Bangkok-based petrochemical giant Indorama Ventures announced it has finished expanding its polyethylene terephthalate (PET) recycling facility in Brazil, almost tripling its capacity from 9,000 tons per year to 25,000 tons per year of PET made from post-consumer recycled material. As the most recycled plastic in the world today, PET is driving sustainable growth due to its recyclable, flexible, safe, and lightweight properties.
One of the world’s largest producers of recycled PET resin, Indorama invested $20 million to optimise the recycling facility, located in Juiz de Fora, in the south-eastern Brazilian state of Minas Gerais. The funding was funnelled into optimising the facility’s processes and acquiring new washing machines to help remove labels, grind bottles in water, and reduce water consumption by 70%.
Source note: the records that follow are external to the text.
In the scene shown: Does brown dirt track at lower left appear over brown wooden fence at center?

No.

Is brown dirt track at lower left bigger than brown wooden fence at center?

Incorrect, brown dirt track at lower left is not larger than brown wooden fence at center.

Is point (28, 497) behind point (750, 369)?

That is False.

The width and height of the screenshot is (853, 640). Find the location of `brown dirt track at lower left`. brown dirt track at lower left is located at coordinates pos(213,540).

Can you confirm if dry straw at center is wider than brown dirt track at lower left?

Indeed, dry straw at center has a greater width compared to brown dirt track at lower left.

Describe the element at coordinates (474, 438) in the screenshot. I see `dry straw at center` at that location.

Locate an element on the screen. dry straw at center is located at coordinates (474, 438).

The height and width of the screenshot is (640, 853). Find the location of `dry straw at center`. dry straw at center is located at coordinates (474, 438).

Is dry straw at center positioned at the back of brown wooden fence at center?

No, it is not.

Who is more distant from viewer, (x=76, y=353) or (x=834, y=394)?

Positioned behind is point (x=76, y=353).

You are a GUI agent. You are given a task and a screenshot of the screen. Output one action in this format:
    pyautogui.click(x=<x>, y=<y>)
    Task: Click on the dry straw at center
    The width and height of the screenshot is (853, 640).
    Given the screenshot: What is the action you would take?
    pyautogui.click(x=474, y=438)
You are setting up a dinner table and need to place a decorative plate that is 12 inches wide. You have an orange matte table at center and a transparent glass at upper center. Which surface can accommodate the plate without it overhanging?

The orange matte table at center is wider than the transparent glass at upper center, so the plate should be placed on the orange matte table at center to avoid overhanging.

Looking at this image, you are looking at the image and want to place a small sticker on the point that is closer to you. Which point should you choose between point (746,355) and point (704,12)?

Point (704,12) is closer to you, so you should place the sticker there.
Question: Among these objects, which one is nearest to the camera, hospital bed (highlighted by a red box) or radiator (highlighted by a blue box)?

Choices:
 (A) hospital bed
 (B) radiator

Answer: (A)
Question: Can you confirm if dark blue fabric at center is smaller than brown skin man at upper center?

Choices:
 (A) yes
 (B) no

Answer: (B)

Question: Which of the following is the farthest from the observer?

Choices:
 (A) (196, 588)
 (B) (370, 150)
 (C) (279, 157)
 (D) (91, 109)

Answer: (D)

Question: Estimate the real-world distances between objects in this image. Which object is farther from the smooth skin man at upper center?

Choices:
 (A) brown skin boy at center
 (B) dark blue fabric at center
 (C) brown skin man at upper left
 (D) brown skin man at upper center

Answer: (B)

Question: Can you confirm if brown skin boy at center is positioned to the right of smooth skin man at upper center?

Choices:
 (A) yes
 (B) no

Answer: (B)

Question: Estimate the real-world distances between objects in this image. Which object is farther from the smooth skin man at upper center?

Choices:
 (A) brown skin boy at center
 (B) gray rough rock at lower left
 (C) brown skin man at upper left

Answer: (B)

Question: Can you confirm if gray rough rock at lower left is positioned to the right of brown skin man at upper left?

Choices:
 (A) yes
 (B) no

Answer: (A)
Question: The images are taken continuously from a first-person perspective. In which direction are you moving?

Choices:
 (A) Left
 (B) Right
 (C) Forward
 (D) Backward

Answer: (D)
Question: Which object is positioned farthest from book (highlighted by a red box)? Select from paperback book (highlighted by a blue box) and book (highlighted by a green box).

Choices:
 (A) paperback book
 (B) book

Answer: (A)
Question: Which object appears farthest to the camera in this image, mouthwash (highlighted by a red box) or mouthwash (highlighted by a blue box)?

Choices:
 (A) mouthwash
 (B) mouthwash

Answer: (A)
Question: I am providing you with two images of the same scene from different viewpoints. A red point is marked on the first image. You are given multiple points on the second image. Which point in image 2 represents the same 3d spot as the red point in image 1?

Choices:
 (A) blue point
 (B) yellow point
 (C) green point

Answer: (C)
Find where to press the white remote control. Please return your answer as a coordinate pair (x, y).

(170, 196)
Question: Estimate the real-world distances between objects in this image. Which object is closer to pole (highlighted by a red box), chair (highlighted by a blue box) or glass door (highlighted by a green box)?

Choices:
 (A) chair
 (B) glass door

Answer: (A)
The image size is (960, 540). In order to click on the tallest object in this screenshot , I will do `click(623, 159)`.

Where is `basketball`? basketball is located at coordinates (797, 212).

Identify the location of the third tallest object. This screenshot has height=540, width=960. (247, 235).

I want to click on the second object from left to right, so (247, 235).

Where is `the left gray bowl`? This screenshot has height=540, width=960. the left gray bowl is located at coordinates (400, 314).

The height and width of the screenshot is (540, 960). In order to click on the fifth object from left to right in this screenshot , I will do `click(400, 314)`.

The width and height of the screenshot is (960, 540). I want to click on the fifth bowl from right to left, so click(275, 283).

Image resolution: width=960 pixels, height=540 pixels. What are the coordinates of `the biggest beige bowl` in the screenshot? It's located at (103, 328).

The investment was supported by a Blue Loan from the International Finance Corporation (IFC), a member of the World Bank. Indorama Ventures received $300 million in funding in November 2020, as part of a blue finance scheme which aims to increase recycling capacity and divert plastic waste from landfills and oceans in Thailand, Indonesia, Philippines, India, and Brazil—countries which are grappling with mismanaged waste and serious plastic pollution in oceans.
“It is extremely gratifying to leverage the IFC’s generous funding to invest in important projects that build on Indorama Ventures’ industry leadership in sustainability,” said DK Agarwal, deputy group CEO of Indorama Ventures. “We are grateful to IFC for this blue loan reinforcing Brazil’s importance as a leader in sustainability, and which also recognises the excellence and potential of our recycling operations.”
Indorama Ventures has secured a total of $2.4 billion in long-term sustainable financing from various financial institutions between 2018 and 2022 to support sustainability projects. It has pledged to spend $1.5 billion to increase its recycling capacity to 50 billion PET bottles per year by 2025, up from the current 30 billion a year, equivalent to 495,000 tones. It plans to spend another billion to bring that number up to 100 billion by 2030.
The company entered the PET recycling business in 2011 and transforms post-consumer PET bottles into flakes, rPET resins, and recycled polyester yarns. It operates recycling facilities in Mexico, the United States, Brazil, Ireland, France, the Netherlands, Poland, Thailand, and in the Philippines.